Dunque, paradossalmente le riserve russe crescono, malgrado le sanzioni e la fuga di decine e decine di multinazionali dal paese. Per la Cina, un’ottima notizia. Il suo principale alleato in Asia vuole rimpiazzare il dollaro con lo yuan, accelerando quella che nelle speranze di Pechino sarebbe la corsa a rendere la propria valuta un riferimento mondiale alternativo al biglietto verde.

Il dollaro resta super

Ma davvero lo status del dollaro come valuta di riserva mondiale è a rischio? I dati ufficiali del Fondo Monetario Internazionale ci dicono che nel primo trimestre dell’anno esso incideva per il 59% delle riserve mondiali.

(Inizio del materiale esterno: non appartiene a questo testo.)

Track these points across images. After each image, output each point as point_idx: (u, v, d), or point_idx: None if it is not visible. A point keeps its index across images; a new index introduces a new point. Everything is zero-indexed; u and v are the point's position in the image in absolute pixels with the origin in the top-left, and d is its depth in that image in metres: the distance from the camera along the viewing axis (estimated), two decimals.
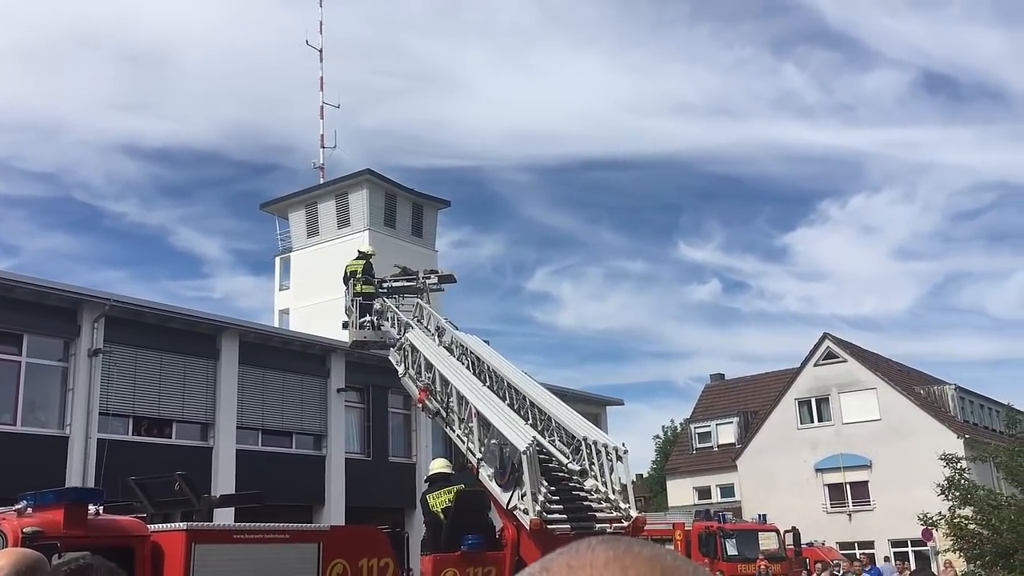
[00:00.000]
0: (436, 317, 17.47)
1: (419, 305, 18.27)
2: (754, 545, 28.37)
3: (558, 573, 0.68)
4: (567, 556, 0.69)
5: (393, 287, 19.05)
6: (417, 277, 19.19)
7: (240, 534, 7.94)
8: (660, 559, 0.68)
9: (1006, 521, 9.05)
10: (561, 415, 12.03)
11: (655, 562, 0.68)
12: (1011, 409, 12.93)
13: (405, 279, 19.32)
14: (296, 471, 26.21)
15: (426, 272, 19.48)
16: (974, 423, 44.94)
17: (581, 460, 11.03)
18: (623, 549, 0.69)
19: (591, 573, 0.66)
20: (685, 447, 55.40)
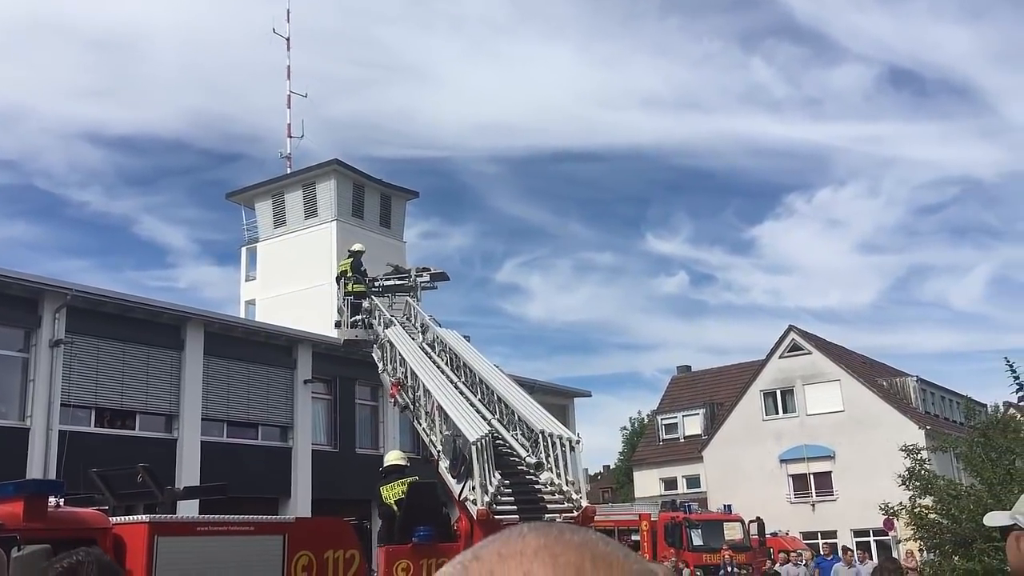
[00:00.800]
0: (421, 314, 17.66)
1: (407, 303, 18.50)
2: (719, 535, 28.63)
3: (488, 561, 0.67)
4: (498, 544, 0.69)
5: (385, 286, 19.22)
6: (409, 275, 19.35)
7: (204, 526, 7.85)
8: (591, 545, 0.68)
9: (965, 511, 9.19)
10: (522, 408, 12.16)
11: (585, 548, 0.67)
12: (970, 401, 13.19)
13: (397, 277, 19.48)
14: (262, 463, 26.03)
15: (418, 270, 19.56)
16: (935, 414, 45.63)
17: (538, 453, 11.13)
18: (554, 536, 0.69)
19: (521, 561, 0.65)
20: (652, 438, 55.76)
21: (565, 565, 0.65)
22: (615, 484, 72.80)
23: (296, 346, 28.13)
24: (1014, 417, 11.86)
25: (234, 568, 7.80)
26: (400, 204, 41.67)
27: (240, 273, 41.10)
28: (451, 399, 12.27)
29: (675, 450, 51.96)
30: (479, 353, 15.16)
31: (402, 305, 18.59)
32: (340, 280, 19.00)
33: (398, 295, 19.06)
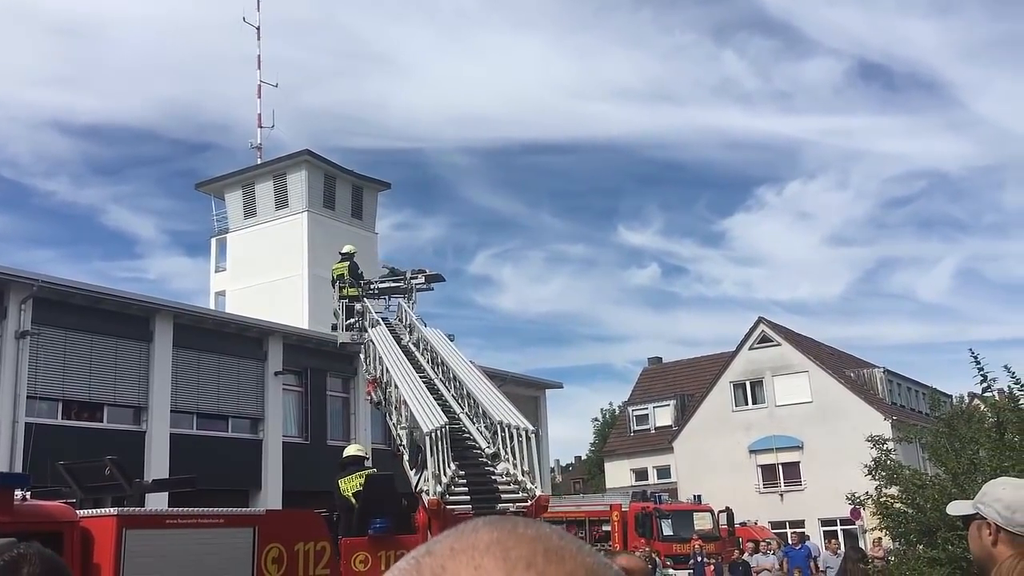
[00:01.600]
0: (410, 315, 17.88)
1: (400, 305, 18.78)
2: (689, 525, 28.87)
3: (440, 556, 0.67)
4: (451, 539, 0.69)
5: (380, 288, 19.49)
6: (404, 278, 19.48)
7: (173, 519, 7.81)
8: (544, 539, 0.68)
9: (930, 500, 9.33)
10: (485, 401, 12.31)
11: (538, 542, 0.68)
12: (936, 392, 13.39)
13: (392, 280, 19.68)
14: (232, 455, 25.89)
15: (413, 272, 19.69)
16: (901, 405, 46.24)
17: (497, 444, 11.25)
18: (507, 530, 0.69)
19: (472, 556, 0.66)
20: (623, 429, 56.06)
21: (516, 559, 0.65)
22: (586, 475, 73.14)
23: (267, 338, 27.97)
24: (978, 408, 12.05)
25: (204, 561, 7.76)
26: (372, 195, 41.48)
27: (210, 264, 40.76)
28: (414, 392, 12.38)
29: (646, 441, 52.28)
30: (455, 350, 15.34)
31: (396, 307, 18.89)
32: (335, 283, 19.10)
33: (394, 297, 19.29)
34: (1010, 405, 9.77)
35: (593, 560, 0.69)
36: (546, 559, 0.66)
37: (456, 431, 11.83)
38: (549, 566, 0.65)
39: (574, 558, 0.67)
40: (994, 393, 10.23)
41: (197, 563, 7.70)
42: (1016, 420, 9.38)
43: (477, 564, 0.65)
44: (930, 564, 9.14)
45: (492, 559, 0.65)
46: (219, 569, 7.87)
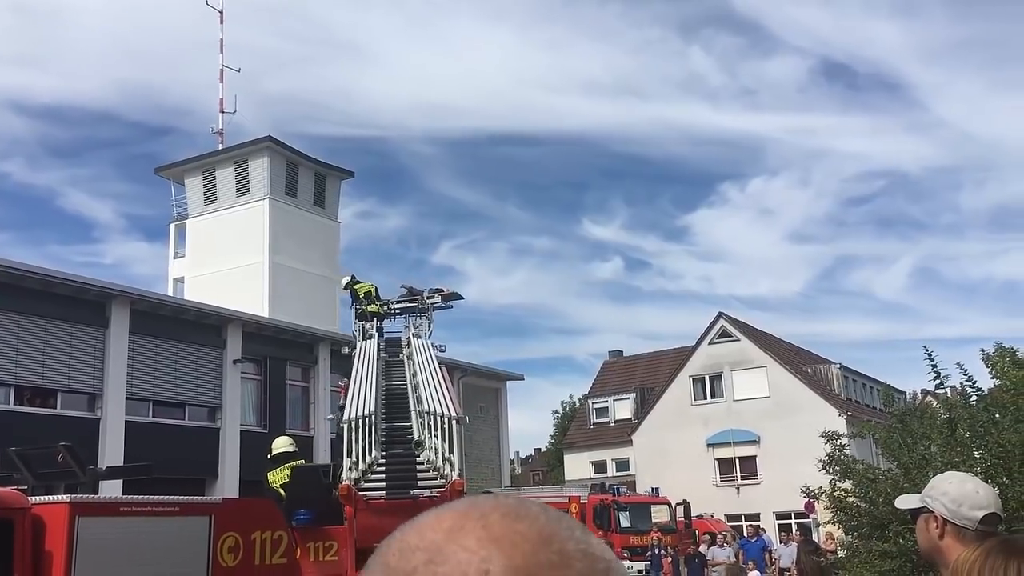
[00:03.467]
0: (407, 330, 18.81)
1: (409, 322, 19.55)
2: (647, 517, 29.10)
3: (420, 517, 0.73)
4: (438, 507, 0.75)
5: (399, 308, 20.01)
6: (421, 297, 20.00)
7: (127, 507, 7.72)
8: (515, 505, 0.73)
9: (882, 494, 9.49)
10: (425, 392, 12.60)
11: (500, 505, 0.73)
12: (889, 388, 13.63)
13: (408, 300, 20.18)
14: (189, 443, 25.62)
15: (430, 292, 20.23)
16: (856, 401, 46.95)
17: (423, 432, 11.45)
18: (491, 496, 0.75)
19: (443, 509, 0.72)
20: (583, 422, 56.31)
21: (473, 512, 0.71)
22: (546, 467, 73.39)
23: (226, 325, 27.69)
24: (931, 404, 12.27)
25: (159, 549, 7.68)
26: (335, 183, 41.19)
27: (169, 250, 40.24)
28: (355, 388, 12.64)
29: (605, 434, 52.56)
30: (428, 351, 15.99)
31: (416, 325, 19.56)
32: (361, 300, 19.34)
33: (411, 316, 19.89)
34: (961, 402, 9.96)
35: (554, 527, 0.71)
36: (501, 516, 0.70)
37: (401, 425, 12.05)
38: (501, 520, 0.69)
39: (532, 520, 0.70)
40: (946, 390, 10.41)
41: (152, 551, 7.62)
42: (967, 416, 9.56)
43: (440, 514, 0.71)
44: (881, 557, 9.30)
45: (453, 511, 0.71)
46: (174, 558, 7.80)
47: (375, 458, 10.86)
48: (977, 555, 2.15)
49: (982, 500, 2.84)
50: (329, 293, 38.81)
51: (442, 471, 10.64)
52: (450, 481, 10.42)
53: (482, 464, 36.96)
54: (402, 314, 19.75)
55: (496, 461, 38.95)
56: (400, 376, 15.59)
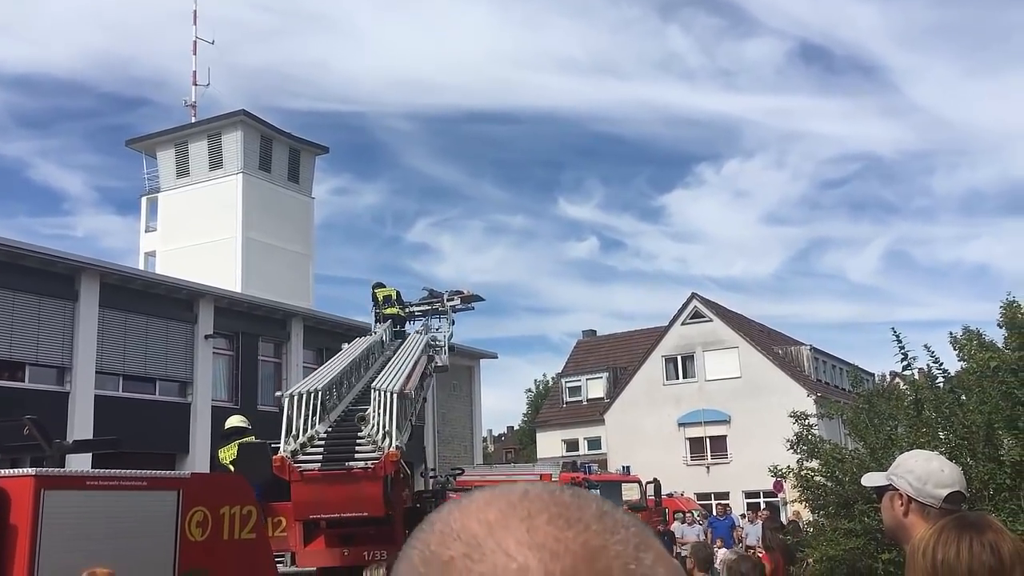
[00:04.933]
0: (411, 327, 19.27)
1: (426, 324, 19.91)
2: (617, 496, 29.28)
3: (481, 491, 0.73)
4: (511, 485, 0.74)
5: (420, 310, 20.18)
6: (441, 300, 20.14)
7: (94, 480, 7.63)
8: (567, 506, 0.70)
9: (848, 473, 9.60)
10: (388, 372, 12.84)
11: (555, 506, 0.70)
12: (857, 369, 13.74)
13: (428, 303, 20.37)
14: (159, 418, 25.45)
15: (450, 294, 20.33)
16: (826, 382, 47.48)
17: (369, 408, 11.69)
18: (544, 488, 0.72)
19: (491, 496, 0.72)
20: (556, 401, 56.56)
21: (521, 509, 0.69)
22: (518, 445, 73.73)
23: (197, 300, 27.47)
24: (898, 386, 12.41)
25: (125, 523, 7.62)
26: (309, 159, 40.86)
27: (140, 224, 39.81)
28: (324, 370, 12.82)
29: (578, 412, 52.85)
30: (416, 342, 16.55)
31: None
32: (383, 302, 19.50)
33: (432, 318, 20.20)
34: (928, 384, 10.07)
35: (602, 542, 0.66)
36: (549, 520, 0.67)
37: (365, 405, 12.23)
38: (546, 526, 0.66)
39: (583, 532, 0.67)
40: (914, 372, 10.52)
41: (118, 525, 7.56)
42: (933, 398, 9.67)
43: (488, 501, 0.70)
44: (846, 535, 9.41)
45: (501, 501, 0.70)
46: (141, 532, 7.74)
47: (316, 432, 10.99)
48: (932, 531, 2.17)
49: (947, 478, 2.87)
50: (303, 269, 38.61)
51: (379, 443, 10.77)
52: (385, 452, 10.55)
53: (455, 441, 37.05)
54: (423, 316, 19.96)
55: (469, 439, 39.04)
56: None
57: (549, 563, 0.63)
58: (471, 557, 0.65)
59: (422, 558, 0.68)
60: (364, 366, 15.06)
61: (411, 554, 0.69)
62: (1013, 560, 2.08)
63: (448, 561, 0.65)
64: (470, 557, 0.65)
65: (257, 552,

L’euro seguiva a distanza con solo il 20%. In Russia il processo di dedollarizzazione andava avanti da anni, tant’è che a inizio 2021 il peso del dollaro tra le riserve russe superava di poco il 20%. L’euro, invece, sfiorava il 30%.

Che il dollaro sia, però, tutt’altro che spacciato lo rivela il +14,5% messo a segno quest’anno contro le altre valute mondiali. La conferma che il pianeta continui a considerarlo un “porto sicuro” per gli investimenti, specie nelle fasi di turbolenza finanziaria e geopolitica. Del resto, gran parte delle materie prime continua ad essere acquistato in dollari e, malgrado qualche annuncio di accordo qua e là per regolare gli scambi in valute locali, non s’intravede alcuna inversione di tendenza per il momento.

La storia ci insegna anche, comunque, che lo status di una valuta di riserva mondiale non è eterno. Prima del dollaro, a partire dal quindicesimo secolo vi furono cinque valute che funsero da riferimento per gli scambi tra nazioni. Erano di Portogallo, Spagna, Olanda, Francia e Gran Bretagna. In media, tale status durò per 94 anni a favore di una valuta. Il massimo è stato di 110 anni per la Spagna, a cavallo tra sedicesimo e diciassettesimo secolo.

Possibile boomerang da riserve russe “congelate”

Il dollaro è valuta di riserva mondiale praticamente da poco più di un secolo. Guardando alla statistica, si avvicinerebbe alla fine di tale esperienza. Ma i fatti ci impongono di guardare alla realtà con raziocinio. Ancora oggi, nessuna valuta si mostra in grado di rimpiazzare il dollaro negli scambi internazionali. Lo yuan non può neppure lontanamente competere, considerata l’opacità nei meccanismi di formazione dei tassi di cambio, la relativa scarsa liquidità degli scambi quotidiani e l’elevato rischio gravante sui capitali esteri in Cina sul piano delle certezze giuridiche e del rispetto della loro libertà di circolazione.

Tuttavia, le sanzioni un danno reputazionale al sistema finanziario dollaro-centrico lo hanno provocato. Impedire l’accesso a quasi la metà delle riserve russe ha insinuato il dubbio nel mondo che portare i capitali in Occidente non sia poi così sicuro per gli attori provenienti da paesi potenzialmente considerati “ostili”. Così come la Russia trasforma l’energia in un’arma, la stessa accusa è rivolta agli USA con il dollaro. Ma lo status di quest’ultimo non traballa affatto. Neppure i cinesi stessi sembrano volerne fare a meno. Siamo ancora alla fase di studio di un’alternativa in Asia. E quand’anche si passasse all’atto pratico, lo yuan resterebbe probabilmente a lungo una valuta di rilevanza regionale, incapace di scalfire la forza del dollaro nel resto del pianeta.